Patrick Kerr, of the business group London First, said: "We promote London overseas as the world's most multicultural city in which to do business and the language skills and cultural awareness found here are increasingly seen as part of our competitive advantage. We should be opening our doors to key workers from overseas, not closing them."

The Confederation of British Industry also backed the idea of making it easier for workers with "high-level skills" to fill job shortages in Britain. However, the CBI's head of employee relations, Dominic Johnson, warned that the initiative should not be at the expense of efforts properly to train and educate the nation's own workforce.

Ann Widdecombe, shadow Home Secretary, said: "If Barbara Roche is so concerned about a shortage of information technology] workers, she should look again at Labour's IR35 stealth tax, announced when she was a Treasury minister, which is creating a brain drain of these very people away from the UK."

In her speech, Mrs Roche said that since the early Seventies the number of people emigrating had outstripped those entering Britain.
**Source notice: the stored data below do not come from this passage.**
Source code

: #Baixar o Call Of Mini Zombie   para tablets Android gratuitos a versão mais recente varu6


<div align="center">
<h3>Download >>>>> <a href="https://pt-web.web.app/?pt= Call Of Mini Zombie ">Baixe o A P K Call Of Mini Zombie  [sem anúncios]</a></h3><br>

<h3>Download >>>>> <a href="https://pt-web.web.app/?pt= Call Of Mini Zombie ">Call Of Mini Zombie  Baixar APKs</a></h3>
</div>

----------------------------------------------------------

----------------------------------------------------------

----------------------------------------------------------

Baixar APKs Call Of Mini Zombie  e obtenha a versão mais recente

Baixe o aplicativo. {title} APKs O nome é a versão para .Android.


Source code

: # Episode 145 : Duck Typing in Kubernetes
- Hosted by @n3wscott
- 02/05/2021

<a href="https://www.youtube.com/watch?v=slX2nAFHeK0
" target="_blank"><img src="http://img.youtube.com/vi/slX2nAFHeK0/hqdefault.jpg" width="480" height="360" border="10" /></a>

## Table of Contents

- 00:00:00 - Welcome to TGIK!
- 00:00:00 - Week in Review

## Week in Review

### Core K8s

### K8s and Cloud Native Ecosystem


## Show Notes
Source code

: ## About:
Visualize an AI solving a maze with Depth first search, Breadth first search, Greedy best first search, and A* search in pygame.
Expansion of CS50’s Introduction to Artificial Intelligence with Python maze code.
In addition, by 2050 one-quarter of Britons will be over 65.

The minister said the large number of asylum-seekers entering Britain was "unfortunate", because it had "skewed" the debate on migration. "Asylum procedures are increasingly being misused by those who have no real fear of persecution," she said. "I fully understand public concern about the asylum system and about the wider threat to a properly regulated system of immigration control."